Coincidentally, on a day during which the US 10-Year Treasury note traded in a nearly 15 basis point range, using CME’s Yield futures as a proxy, CME announced that it would be launching two new futures products that will augment its suite of US Treasury futures.  As you can read more about here, CME announced that it would be listing  Micro Ultra 10-Year U.S. Treasury Note and Micro Ultra U.S. Treasury Bond futures contracts. These new Treasury futures will closely replicate the current US Treasury futures listed at CME, but will be 1/10 the size and will be cash settled rather than deliverable at expiration. 

With the addition of these new products, CME will now offer the following futures products on US Treasury debt:

  • Treasury futures from 2-Year Notes through the Ultra T-Bond that are quoted in price, deliverable and have notional values of $200,000 (2 and 3-Year Notes) and $100,000 (5-Year through Ultra T-Bond).
  • Micro Treasury futures on Ultra 10-Year and Ultra T-Bond that are quoted in price, cash settled to their underlying futures and have notional values of $10,000. 
  • US Treasury Yield futures on 2, 5, 10 and 30-Year Treasuries that are quoted in Yield, cash settled to the on-the-run yield and have a static basis point value of $10.00. 

To put this in perspective, at around 10:00 AM Central time this morning, the 10-Year Treasury Yield future was trading at 4.281, up 11.1 basis points from yesterday’s close.  Because 1 basis point is worth  $10.00, this is represents a $111.00 move in dollar terms.

Around the same time, the Ultra 10-Year Treasury Note was trading at 113 24/32 up 1 1/32 from yesterday’s close.  Since every full point in the futures contract is worth $1,000, this represents $1,031.25 in dollar terms.

If we assume that, hypothetically, the price of the Micro Ultra 10-Year would have reflected the price of the Ultra 10-Year today (though this is not guaranteed), the 1 1/32 move in the Micro Ultra 10-Year would have represented $103.13 in dollar terms. 

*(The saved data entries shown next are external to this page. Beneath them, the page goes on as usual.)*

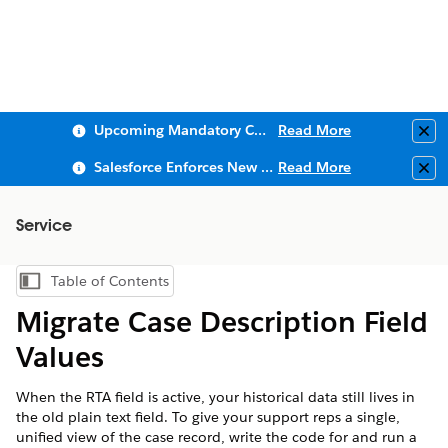
Upcoming Mandatory Changes to Public Key Infrastructure (PKI)
Read More
Clo
Salesforce Enforces New Security Requirements in Summer 2026
Read More
Clo
Service
Table of Contents
Show Table of Contents
Migrate Case Description Field
Values
When the RTA field is active, your historical data still lives in
the old plain text field. To give your support reps a single,
unified view of the case record, write the code for and run a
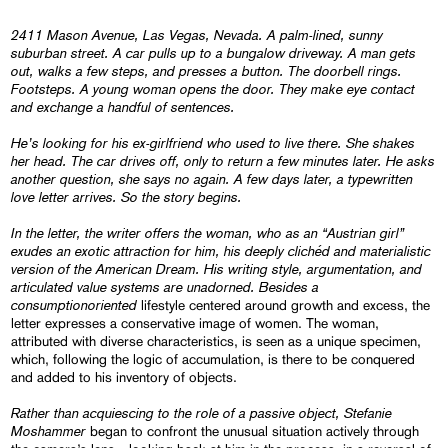
2411 Mason Avenue, Las Vegas, Nevada. A palm-lined, sunny
suburban street. A car pulls up to a bungalow driveway. A man gets
out, walks a few steps, and presses a button. The doorbell rings.
Footsteps. A young woman opens the door. They make eye contact
and exchange a handful of sentences.
He’s looking for his ex-girlfriend who used to live there. She shakes
her head. The car drives off, only to return a few minutes later. He asks
another question, she says no again. A few days later, a typewritten
love letter arrives. So the story begins.
In the letter, the writer offers the woman, who as an “Austrian girl”
exudes an exotic attraction for him, his deeply clichéd and materialistic
version of the American Dream. His writing style, argumentation, and
articulated value systems are unadorned. Besides a
consumptionoriented
lifestyle centered around growth and excess, the
letter expresses a conservative image of women. The woman,
attributed with diverse characteristics, is seen as a unique specimen,
which, following the logic of accumulation, is there to be conquered
and added to his inventory of objects.
Rather than acquiescing to the role of a passive object, Stefanie
Moshammer
began to confront the unusual situation actively through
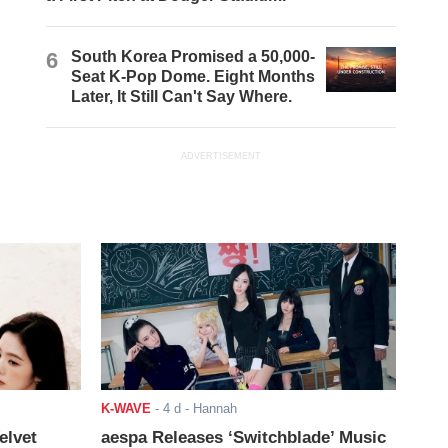
6
South Korea Promised a 50,000-
Seat K-Pop Dome. Eight Months
Later, It Still Can't Say Where.
ADVERTISEMENT
K-WAVE
-
4 d
- Hannah
elvet
aespa Releases ‘Switchblade’ Music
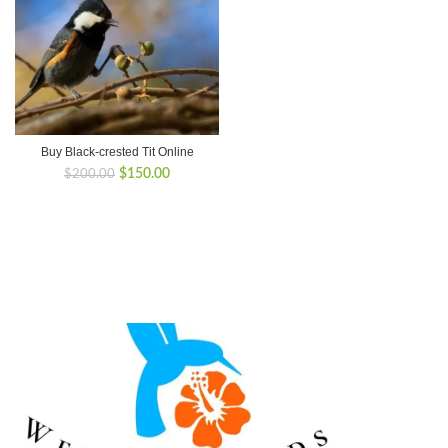
Buy Black-crested Tit Online
Original
Current
$
150.00
$
200.00
price
price
was:
is:
$200.00.
$150.00.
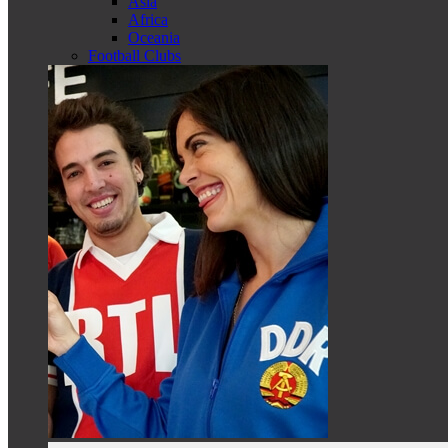
Asia
Africa
Oceania
Football Clubs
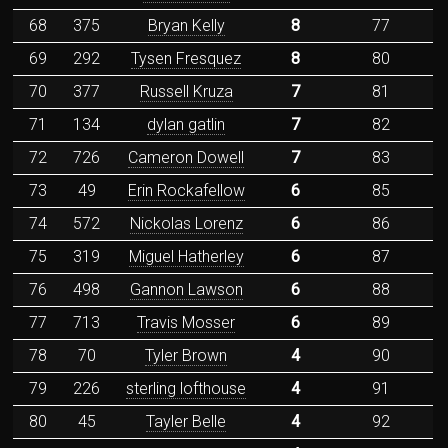
68
375
Bryan Kelly
8
77
69
292
Tysen Fresquez
8
80
70
377
Russell Kruza
7
81
71
134
dylan gatlin
7
82
72
726
Cameron Dowell
7
83
73
49
Erin Rockafellow
6
85
74
572
Nickolas Lorenz
6
86
75
319
Miguel Hatherley
6
87
76
498
Gannon Lawson
6
88
77
713
Travis Mosser
6
89
78
70
Tyler Brown
4
90
79
226
sterling lofthouse
4
91
80
45
Tayler Belle
4
92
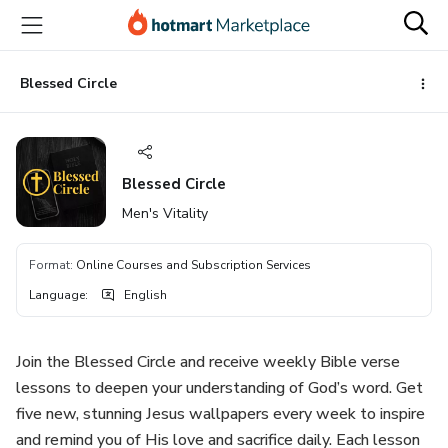
Go
Go
Go
to
to
to
the
payment
footer
main
Blessed Circle
content
Blessed Circle
Men's Vitality
Format
:
Online Courses and Subscription Services
Language
:
English
Join the Blessed Circle and receive weekly Bible verse
lessons to deepen your understanding of God’s word. Get
five new, stunning Jesus wallpapers every week to inspire
and remind you of His love and sacrifice daily. Each lesson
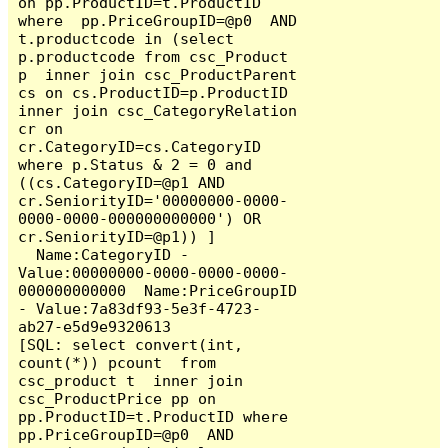
on pp.ProductID=t.ProductID 
where  pp.PriceGroupID=@p0  AND  
t.productcode in (select 
p.productcode from csc_Product 
p  inner join csc_ProductParent 
cs on cs.ProductID=p.ProductID 
inner join csc_CategoryRelation 
cr on 
cr.CategoryID=cs.CategoryID  
where p.Status & 2 = 0 and 
((cs.CategoryID=@p1 AND 
cr.SeniorityID='00000000-0000-
0000-0000-000000000000') OR 
cr.SeniorityID=@p1)) ]

  Name:CategoryID - 
Value:00000000-0000-0000-0000-
000000000000  Name:PriceGroupID 
- Value:7a83df93-5e3f-4723-
ab27-e5d9e9320613

[SQL: select convert(int, 
count(*)) pcount  from 
csc_product t  inner join 
csc_ProductPrice pp on 
pp.ProductID=t.ProductID where  
pp.PriceGroupID=@p0  AND  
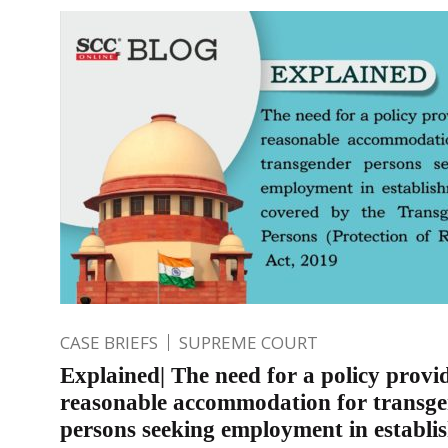
CASE BRIEFS
SUPREME COURT
Explained| The need for a policy provi
reasonable accommodation for transg
persons seeking employment in establi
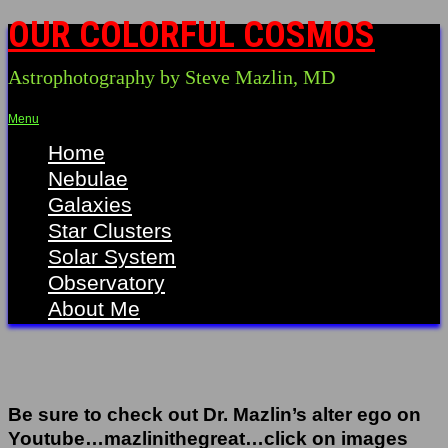
OUR COLORFUL COSMOS
Astrophotography by Steve Mazlin, MD
Menu
Home
Nebulae
Galaxies
Star Clusters
Solar System
Observatory
About Me
Be sure to check out Dr. Mazlin’s alter ego on
Youtube…mazlinithegreat…click on images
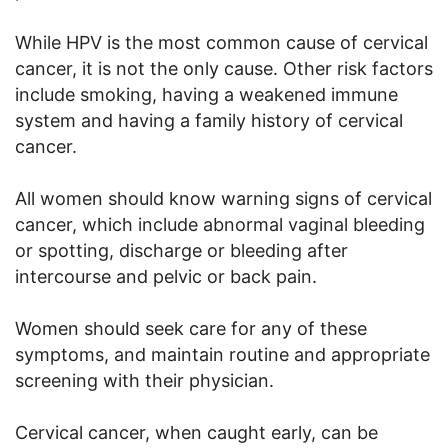
While HPV is the most common cause of cervical
cancer, it is not the only cause. Other risk factors
include smoking, having a weakened immune
system and having a family history of cervical
cancer.
All women should know warning signs of cervical
cancer, which include abnormal vaginal bleeding
or spotting, discharge or bleeding after
intercourse and pelvic or back pain.
Women should seek care for any of these
symptoms, and maintain routine and appropriate
screening with their physician.
Cervical cancer, when caught early, can be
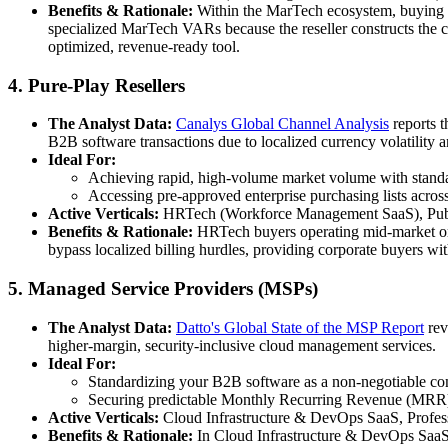
Benefits & Rationale:
Within the MarTech ecosystem, buying a
specialized MarTech VARs because the reseller constructs the c
optimized, revenue-ready tool.
4. Pure-Play Resellers
The Analyst Data:
Canalys Global Channel Analysis
reports t
B2B software transactions due to localized currency volatility
Ideal For:
Achieving rapid, high-volume market volume with standar
Accessing pre-approved enterprise purchasing lists across
Active Verticals:
HRTech (Workforce Management SaaS), Publi
Benefits & Rationale:
HRTech buyers operating mid-market org
bypass localized billing hurdles, providing corporate buyers wit
5. Managed Service Providers (MSPs)
The Analyst Data:
Datto's Global State of the MSP Report
rev
higher-margin, security-inclusive cloud management services.
Ideal For:
Standardizing your B2B software as a non-negotiable com
Securing predictable Monthly Recurring Revenue (MRR) t
Active Verticals:
Cloud Infrastructure & DevOps SaaS, Profess
Benefits & Rationale:
In Cloud Infrastructure & DevOps SaaS, m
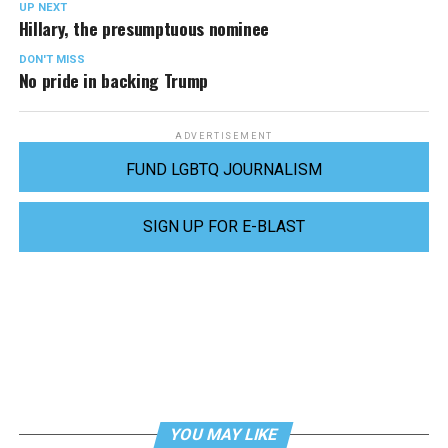
UP NEXT
Hillary, the presumptuous nominee
DON'T MISS
No pride in backing Trump
ADVERTISEMENT
FUND LGBTQ JOURNALISM
SIGN UP FOR E-BLAST
YOU MAY LIKE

Getting back to today’s markets, and sticking with the Treasury theme, the impact on implied volatility in the Treasury options markets was rather muted today, as reflected in the relatively small upside move in CVOL.  However, the skew and convexity, which are represented in the two graphs below, saw a more significant reaction.  As you can see, the Calls were bid over the Puts, as reflected in the top graph below that illustrates the skew in yield terms.  Convexity, represented in the lower graph, is trading at 3-month highs.  Remember, this is a measure of how high the volatility in the out of the money options is relative to the at the money.  The higher the convexity, the more value traders are putting on options that are out of the money, or, in other words, the market is placing a premium on the “wings”.